> TASK INSTRUCTIONS
From the listing below, extract every line in which the word "that" appears.
Start of Block
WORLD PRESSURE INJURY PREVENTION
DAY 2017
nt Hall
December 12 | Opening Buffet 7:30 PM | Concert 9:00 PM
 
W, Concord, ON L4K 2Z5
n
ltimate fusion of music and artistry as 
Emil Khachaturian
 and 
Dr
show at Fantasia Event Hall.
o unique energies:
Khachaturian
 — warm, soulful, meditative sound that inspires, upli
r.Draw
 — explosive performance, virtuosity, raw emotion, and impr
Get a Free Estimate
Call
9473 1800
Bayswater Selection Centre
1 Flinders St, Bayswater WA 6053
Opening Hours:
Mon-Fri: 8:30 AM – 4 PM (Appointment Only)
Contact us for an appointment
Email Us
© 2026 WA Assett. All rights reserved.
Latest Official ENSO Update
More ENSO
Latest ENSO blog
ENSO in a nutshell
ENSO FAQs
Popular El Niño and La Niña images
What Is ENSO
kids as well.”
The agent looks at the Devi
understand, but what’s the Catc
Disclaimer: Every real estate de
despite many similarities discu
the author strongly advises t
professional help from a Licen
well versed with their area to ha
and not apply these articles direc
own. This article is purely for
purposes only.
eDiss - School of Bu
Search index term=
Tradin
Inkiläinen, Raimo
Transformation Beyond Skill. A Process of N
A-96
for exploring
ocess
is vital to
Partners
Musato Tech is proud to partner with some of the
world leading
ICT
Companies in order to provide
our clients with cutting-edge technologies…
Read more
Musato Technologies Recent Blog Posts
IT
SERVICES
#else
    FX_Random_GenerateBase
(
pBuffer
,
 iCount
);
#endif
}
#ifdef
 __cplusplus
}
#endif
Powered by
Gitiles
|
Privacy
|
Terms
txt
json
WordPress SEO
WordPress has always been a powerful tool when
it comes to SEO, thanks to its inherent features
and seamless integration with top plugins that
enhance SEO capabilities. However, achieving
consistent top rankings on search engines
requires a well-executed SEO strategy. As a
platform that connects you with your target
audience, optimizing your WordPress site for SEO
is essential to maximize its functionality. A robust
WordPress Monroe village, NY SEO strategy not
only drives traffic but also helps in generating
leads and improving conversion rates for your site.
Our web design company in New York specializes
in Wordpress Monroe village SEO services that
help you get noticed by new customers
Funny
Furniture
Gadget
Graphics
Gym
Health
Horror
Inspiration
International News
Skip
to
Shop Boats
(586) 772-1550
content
End of Block
> TASK SOLUTION
 — warm, soulful, meditative sound that inspires, upli
and seamless integration with top plugins that
platform that connects you with your target
in Wordpress Monroe village SEO services that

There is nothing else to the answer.